Apache Flink is also a good alternative, and works very well. We have used it in production for a while for generating live reports. I made simple example [1] and have a look at the docs if you are more interested [2]. Gonna definetely try Kafka's version, its version of stream processing [3] also interesting as well.
Here's a summary:
- KSQL has a completely Interactive SQL interface, so you don't have to switch between DSL code and SQL.
- KSQL upports local, distributed and embedded modes. Is tightly integrated with Kafka's Streams API and Kafka itself; doesn't reinvent the wheel. So is simple to use and deploy.
- KSQL doesn't have external dependencies, for orchestration, deployment etc.
- KSQL has native support for Kafka's exactly once processing semantics, supports and stream-table joins.
While Flink has in fact no direct SQL entry point right now (and many users simply wrap the API entry points themselves to form a SQL entry point), the other statements are actually not quite right.
- Flink as a whole (and SQL sits just on the DataStream API) works local, distributed and embedded as well.
- Flink does not have any external dependencies, not even Kafka/ZooKeeper; it is self-contained. One can even just receive a data stream via a socket if that works for the use case.
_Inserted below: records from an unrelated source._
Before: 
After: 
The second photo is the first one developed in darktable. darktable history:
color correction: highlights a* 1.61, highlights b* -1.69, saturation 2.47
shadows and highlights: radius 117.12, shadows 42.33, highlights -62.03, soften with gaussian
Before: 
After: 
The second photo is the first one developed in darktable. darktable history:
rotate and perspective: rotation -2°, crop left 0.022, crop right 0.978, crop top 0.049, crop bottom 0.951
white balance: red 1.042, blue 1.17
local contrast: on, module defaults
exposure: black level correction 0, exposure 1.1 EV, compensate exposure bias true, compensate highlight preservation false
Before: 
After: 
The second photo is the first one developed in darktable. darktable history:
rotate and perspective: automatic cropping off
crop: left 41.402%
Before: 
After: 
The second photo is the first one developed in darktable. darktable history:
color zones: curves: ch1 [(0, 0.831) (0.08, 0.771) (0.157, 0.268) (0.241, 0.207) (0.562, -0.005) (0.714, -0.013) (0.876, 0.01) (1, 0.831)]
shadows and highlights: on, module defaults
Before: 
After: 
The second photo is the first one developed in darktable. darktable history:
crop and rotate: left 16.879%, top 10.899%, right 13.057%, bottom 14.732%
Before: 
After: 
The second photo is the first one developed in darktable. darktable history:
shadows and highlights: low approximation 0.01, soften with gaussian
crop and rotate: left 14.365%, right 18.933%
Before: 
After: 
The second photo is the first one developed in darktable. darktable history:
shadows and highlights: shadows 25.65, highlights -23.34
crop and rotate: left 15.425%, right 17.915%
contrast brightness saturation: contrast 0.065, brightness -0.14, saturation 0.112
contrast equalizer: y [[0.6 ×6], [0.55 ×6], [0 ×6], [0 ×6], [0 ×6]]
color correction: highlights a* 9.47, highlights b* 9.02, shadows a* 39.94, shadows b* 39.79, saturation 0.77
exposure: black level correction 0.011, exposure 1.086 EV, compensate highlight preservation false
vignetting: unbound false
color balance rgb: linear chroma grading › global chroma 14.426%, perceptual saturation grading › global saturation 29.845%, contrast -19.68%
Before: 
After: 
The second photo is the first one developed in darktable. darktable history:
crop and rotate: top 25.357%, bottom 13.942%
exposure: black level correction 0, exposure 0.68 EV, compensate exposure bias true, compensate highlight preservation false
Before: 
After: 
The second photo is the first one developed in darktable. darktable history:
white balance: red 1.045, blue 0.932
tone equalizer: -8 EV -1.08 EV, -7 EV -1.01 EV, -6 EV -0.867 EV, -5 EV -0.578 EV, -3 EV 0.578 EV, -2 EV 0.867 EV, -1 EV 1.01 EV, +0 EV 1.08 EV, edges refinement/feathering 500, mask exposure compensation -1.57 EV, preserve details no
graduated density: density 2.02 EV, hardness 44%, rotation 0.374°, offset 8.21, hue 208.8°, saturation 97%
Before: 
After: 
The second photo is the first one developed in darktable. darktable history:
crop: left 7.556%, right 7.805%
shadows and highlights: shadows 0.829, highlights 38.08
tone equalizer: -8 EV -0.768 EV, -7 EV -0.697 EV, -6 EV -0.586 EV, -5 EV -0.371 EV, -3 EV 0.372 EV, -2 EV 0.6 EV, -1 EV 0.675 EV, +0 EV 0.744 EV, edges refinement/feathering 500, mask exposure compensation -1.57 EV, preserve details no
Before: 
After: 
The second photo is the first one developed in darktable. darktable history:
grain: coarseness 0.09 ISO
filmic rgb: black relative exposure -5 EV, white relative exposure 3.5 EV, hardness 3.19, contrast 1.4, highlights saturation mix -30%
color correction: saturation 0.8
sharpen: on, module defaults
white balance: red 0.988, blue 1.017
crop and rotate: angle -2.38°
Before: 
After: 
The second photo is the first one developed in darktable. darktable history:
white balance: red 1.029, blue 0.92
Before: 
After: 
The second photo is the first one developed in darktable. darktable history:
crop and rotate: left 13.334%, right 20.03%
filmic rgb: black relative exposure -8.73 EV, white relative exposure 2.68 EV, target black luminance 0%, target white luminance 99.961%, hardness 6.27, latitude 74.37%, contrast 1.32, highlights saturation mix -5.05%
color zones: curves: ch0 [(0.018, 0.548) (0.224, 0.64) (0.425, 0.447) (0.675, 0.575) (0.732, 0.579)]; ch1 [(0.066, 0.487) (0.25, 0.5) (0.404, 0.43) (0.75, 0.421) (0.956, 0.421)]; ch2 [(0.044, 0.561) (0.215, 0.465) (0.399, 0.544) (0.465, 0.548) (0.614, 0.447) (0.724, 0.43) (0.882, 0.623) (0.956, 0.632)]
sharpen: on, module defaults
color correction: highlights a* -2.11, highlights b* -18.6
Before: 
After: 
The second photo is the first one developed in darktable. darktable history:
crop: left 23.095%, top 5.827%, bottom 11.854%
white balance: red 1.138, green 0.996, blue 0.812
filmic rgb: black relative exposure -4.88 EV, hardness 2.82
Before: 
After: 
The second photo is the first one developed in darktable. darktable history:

- Flink itself has always had exactly-once semantics, and works also exactly-once with Kafka.
@neha - where do you think kafka is going to evolve in the world of data processing.
I'm very bullish on kafka. Today we have Spark for batch data computation and have already switched some of our streaming stuff to Kafka.
Do you see yourselves entering into the batch processing space anytime ? Google has officially said that Flink is "compelling" because of its compatibility with the Beam model.
If I can step on thin ice... is it easier for Flink to commandeer Kafka or for Kafka to win over batch processing ?
[1] https://medium.com/@mustafaakin/flink-streaming-sql-example-...
[2] https://ci.apache.org/projects/flink/flink-docs-release-1.3/...
[3] http://docs.confluent.io/current/streams/index.html